5 miles
bottom of franklin hill and back
35 degrees
wet snow flurries!
It begins! Cold air, layers, snow. Winter is almost here. Everything was already wet when I started, then, at some point, it started sleeting or snowing or something in-between. I didn’t care; I had a hood and a water resistant vest. Greeted Dave the Daily Walker and a new regular who I don’t have a name for yet. No distinguishing features that my fuzzy eyes can see–an older man, not too tall or short, not too big or small, white. All I remember is his enthusiasm and the joyful ways he waves or greets me with a “morning.” Am I even sure it’s the same person every time?
When I got to the bottom of the franklin hill I stopped to dictate a line for the poem I’m working on. Yesterday I struggled to get through a section on bells and ghosts. Early this morning, I had a breakthrough but still needed to work on the last line. I figured a run would help, and it did. Hooray for running and its ability to get me unstuck!

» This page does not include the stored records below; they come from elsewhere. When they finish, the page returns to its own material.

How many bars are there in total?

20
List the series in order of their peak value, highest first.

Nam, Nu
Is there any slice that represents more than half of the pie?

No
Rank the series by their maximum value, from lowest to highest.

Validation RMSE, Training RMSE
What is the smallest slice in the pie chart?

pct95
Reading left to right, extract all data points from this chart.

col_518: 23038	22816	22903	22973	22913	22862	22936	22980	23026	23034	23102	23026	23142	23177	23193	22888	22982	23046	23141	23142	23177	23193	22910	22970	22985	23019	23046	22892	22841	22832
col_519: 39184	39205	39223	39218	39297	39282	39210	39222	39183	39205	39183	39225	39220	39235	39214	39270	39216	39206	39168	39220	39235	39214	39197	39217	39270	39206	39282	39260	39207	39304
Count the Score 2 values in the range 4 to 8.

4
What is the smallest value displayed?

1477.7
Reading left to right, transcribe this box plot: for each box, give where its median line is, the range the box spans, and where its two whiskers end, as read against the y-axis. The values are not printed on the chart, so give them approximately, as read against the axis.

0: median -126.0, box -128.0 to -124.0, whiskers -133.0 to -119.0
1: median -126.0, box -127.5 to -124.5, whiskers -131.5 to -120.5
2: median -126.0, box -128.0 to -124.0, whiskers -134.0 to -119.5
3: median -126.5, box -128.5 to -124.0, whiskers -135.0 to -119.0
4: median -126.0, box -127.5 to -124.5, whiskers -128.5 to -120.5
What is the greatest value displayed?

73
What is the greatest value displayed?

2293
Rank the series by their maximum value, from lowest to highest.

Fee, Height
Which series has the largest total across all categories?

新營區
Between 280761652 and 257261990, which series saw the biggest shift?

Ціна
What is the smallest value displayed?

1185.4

After that, I put in a playlist and listened to music for the rest of my run, which made me run about 1 minute per mile faster. I felt like I was flying. Free and fast and untethered.
10 Things I Noticed
- The color palatte of the day: light gray, dark brown, spicy mustard yellow, slate blue, light green
- Running down the franklin hill noticed that half of the tree line was bare, half was a light green
- Running through the tunnel of trees, looking down on the floodplain forest: here you can’t see the river, only an endless stretch of forest floor and bare trees
- Almost to the the bottom of the hill, a snow/rain drop fell straight into my eye — ouch
- Some geese honking, sounding agitated
- A chirping whistling bird, sounding like spring, a woman stopped on the path, craning her neck, looking for the source of these sounds (at least, that’s what I imagine she was doing)
- Flashing lights from a parks or city vehicle, glowing brighter in the gloom
- The vase of flowers still perched on the ledge below the railroad trestle
- A bright white paper towel or plastic bag laying on the path, just past the franklin bridge
- A very fast runner that I saw twice in shorts and a bright orange long-sleeved shirt
This poem! So many lines that I love:
In the Meantime/ Max Garland
The river rose wildly every seventh spring
or so, and down the hatch went the town,
just a floating hat box or two, a cradle,
a cellar door like an ark to float us back
into the story of how we drown but never
for good, or long. How the ornate numbers
of the bank clock filled with flood, how
we scraped minute by minute the mud
from the hours and days until the gears
of time started to catch and count again.
Calamity is how the story goes, how
we built the books of the Bible. Not
the one for church, but the one the gods
of weather inscribed into our shoulder
blades and jawbones to grant them grit
enough to work the dumb flour of day
into bread and breath again. The world
has a habit of ending, every grandmother
and father knew well enough never to say,
so deeply was it stained into the brick
and mind. We live in the meantime
is how I remember the length of twilight
and late summer cicadas grinding the air
into what seemed like unholy racket to us,
but for them was the world’s only music.